*** GIVEN RECORDS ***

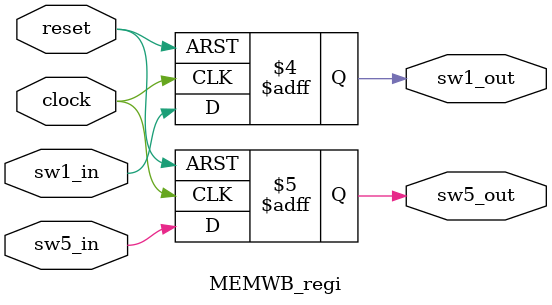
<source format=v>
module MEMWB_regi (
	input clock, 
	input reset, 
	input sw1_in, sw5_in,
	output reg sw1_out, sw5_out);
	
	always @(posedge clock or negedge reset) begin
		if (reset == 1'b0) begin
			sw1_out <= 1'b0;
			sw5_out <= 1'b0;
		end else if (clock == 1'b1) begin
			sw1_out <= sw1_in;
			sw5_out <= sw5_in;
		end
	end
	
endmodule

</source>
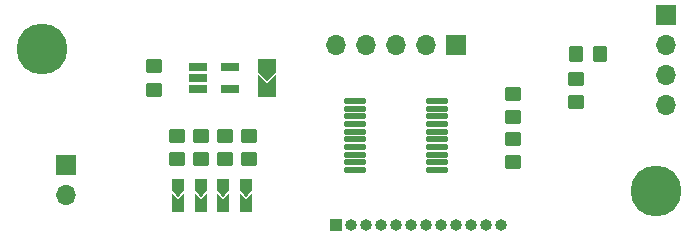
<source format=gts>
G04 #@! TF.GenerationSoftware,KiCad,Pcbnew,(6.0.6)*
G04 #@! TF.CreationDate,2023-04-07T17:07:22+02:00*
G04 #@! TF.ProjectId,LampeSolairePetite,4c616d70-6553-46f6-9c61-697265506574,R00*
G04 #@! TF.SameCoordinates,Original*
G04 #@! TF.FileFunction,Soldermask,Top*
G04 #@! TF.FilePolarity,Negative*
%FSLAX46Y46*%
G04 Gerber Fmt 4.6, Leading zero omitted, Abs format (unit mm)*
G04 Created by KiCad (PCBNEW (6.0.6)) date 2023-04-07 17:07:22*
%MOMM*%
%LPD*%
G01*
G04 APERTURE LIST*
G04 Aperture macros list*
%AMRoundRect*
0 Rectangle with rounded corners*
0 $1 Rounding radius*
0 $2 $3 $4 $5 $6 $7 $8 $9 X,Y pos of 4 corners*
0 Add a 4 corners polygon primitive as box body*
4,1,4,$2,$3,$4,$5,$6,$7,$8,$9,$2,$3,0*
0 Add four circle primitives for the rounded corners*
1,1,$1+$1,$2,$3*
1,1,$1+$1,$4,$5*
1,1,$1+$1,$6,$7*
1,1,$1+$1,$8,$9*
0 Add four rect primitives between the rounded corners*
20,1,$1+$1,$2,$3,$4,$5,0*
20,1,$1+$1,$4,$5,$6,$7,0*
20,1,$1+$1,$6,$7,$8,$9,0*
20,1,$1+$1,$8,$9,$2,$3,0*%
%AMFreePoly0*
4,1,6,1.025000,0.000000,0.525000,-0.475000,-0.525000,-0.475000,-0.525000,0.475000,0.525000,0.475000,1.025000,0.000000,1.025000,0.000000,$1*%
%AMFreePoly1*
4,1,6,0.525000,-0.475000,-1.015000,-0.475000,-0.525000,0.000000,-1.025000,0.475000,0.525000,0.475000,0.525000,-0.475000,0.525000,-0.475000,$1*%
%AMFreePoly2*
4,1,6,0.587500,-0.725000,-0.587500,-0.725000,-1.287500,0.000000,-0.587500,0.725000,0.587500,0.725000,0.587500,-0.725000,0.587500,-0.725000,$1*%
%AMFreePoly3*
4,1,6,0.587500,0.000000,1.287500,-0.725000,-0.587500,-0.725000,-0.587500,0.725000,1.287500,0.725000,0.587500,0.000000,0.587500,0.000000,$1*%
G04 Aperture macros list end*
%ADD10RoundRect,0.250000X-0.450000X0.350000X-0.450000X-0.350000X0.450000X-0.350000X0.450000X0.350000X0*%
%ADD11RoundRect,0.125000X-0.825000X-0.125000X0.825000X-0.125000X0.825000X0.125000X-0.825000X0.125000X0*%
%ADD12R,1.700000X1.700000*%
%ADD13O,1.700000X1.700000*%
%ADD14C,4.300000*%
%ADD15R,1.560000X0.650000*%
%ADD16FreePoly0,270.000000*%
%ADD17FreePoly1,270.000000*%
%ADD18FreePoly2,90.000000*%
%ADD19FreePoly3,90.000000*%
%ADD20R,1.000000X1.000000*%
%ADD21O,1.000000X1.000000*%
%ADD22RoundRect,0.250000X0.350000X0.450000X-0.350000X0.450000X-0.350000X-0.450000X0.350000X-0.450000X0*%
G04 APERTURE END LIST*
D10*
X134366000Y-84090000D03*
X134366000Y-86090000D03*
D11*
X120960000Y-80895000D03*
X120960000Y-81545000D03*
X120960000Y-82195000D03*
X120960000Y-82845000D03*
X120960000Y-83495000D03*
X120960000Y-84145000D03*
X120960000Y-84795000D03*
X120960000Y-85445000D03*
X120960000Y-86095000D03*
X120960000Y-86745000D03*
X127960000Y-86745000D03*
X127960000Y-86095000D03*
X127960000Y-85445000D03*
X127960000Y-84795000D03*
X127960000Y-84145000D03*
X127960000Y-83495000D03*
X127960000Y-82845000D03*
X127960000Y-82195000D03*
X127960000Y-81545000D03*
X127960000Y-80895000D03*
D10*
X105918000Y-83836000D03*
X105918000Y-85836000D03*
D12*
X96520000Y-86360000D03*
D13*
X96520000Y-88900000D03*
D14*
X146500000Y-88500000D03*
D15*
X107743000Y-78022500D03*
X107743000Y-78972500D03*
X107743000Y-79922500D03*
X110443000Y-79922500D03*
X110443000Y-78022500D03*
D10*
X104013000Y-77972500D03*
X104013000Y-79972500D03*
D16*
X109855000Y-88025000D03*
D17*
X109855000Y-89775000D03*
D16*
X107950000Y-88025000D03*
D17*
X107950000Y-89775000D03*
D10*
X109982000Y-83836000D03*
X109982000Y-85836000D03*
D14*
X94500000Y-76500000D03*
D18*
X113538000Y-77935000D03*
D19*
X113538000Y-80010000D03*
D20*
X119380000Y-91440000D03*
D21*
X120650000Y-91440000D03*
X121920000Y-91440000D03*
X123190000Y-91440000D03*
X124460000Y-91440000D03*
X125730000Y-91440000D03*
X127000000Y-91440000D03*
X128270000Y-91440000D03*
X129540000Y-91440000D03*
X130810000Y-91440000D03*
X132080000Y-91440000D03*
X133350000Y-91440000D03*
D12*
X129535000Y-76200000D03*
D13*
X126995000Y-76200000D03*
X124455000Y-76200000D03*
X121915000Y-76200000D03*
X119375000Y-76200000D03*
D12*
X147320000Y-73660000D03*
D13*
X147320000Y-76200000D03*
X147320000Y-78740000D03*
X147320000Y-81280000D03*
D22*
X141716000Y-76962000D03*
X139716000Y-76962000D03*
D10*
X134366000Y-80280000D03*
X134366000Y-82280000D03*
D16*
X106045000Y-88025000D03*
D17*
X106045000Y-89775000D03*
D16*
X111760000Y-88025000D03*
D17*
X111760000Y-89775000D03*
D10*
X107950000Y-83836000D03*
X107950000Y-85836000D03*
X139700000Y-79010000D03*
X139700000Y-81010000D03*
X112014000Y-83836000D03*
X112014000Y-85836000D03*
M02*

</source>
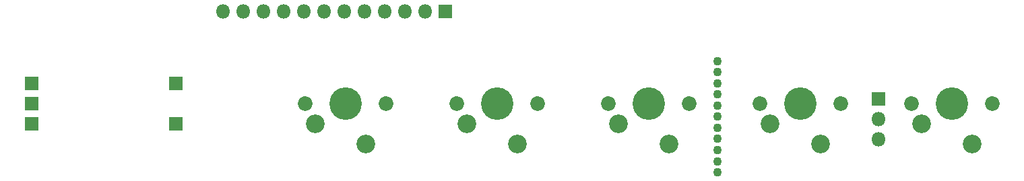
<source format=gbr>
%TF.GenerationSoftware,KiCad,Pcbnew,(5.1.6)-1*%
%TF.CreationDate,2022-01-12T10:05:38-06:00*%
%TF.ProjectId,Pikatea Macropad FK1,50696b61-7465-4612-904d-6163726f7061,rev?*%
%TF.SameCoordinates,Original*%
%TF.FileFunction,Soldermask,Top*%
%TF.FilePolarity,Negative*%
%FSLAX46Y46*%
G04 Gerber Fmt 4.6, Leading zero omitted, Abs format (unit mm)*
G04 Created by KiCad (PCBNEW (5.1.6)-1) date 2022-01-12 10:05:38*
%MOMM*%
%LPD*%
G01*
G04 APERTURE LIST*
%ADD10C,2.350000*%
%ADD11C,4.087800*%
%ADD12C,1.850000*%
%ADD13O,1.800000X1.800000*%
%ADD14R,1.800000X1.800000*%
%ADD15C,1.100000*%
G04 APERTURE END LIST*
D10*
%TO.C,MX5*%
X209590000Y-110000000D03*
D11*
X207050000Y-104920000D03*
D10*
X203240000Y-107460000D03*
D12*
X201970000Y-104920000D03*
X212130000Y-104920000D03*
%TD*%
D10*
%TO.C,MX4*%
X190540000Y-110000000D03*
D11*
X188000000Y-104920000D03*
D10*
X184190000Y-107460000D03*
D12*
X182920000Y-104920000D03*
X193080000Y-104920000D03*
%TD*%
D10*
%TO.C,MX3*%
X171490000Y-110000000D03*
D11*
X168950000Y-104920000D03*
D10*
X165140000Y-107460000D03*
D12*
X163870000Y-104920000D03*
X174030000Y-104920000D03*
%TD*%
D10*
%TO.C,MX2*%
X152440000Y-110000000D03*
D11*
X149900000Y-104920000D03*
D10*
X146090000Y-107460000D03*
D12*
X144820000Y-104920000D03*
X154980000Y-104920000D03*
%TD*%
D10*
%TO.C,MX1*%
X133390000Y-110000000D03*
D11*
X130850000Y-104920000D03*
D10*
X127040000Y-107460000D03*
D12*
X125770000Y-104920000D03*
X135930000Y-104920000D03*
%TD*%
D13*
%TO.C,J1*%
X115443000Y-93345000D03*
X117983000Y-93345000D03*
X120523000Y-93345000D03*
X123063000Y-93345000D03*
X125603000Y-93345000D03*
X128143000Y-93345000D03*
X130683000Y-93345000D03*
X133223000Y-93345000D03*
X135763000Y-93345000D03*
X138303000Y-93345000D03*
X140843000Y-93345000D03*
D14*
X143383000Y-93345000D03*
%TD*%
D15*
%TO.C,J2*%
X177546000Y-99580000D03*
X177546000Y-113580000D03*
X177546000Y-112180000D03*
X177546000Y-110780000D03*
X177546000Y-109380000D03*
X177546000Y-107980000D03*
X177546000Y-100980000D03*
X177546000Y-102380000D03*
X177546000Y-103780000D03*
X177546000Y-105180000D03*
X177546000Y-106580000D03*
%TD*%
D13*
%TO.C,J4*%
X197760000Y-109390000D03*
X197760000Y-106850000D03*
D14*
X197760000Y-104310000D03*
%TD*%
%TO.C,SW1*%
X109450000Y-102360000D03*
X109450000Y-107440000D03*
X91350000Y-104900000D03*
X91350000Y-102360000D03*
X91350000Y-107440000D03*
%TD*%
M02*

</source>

*** End of GIVEN RECORDS ***
*** GIVEN RECORDS ***

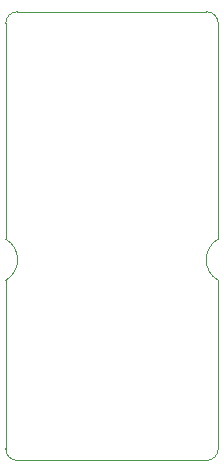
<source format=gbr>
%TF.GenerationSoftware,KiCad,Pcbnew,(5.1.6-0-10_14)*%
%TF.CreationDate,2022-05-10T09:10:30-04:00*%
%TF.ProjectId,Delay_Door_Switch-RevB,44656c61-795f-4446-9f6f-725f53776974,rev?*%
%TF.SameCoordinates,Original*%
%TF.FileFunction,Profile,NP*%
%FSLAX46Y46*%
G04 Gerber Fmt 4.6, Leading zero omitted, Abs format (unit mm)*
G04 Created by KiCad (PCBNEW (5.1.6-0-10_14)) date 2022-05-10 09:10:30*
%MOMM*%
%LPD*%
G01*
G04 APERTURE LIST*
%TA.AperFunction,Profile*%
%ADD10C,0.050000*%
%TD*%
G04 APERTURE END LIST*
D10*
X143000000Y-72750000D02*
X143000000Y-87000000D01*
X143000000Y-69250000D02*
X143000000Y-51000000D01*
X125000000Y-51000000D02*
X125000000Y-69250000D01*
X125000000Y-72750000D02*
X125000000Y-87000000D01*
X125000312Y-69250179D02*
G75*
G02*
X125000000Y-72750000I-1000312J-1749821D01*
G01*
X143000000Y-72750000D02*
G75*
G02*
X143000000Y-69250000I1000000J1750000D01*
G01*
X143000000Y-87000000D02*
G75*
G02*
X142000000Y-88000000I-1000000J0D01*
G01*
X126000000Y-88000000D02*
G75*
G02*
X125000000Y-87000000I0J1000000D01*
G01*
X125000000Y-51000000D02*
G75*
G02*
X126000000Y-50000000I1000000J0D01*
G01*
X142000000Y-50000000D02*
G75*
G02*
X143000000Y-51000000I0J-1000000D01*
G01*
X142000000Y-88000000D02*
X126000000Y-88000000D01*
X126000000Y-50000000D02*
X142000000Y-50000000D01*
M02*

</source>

*** End of GIVEN RECORDS ***

§ WORK REQUIRED: Scan the data above and copy each line containing the word "Negative".

§ EXERCISE RESULT:
G04 #@! TF.FilePolarity,Negative*
%TF.FilePolarity,Negative*%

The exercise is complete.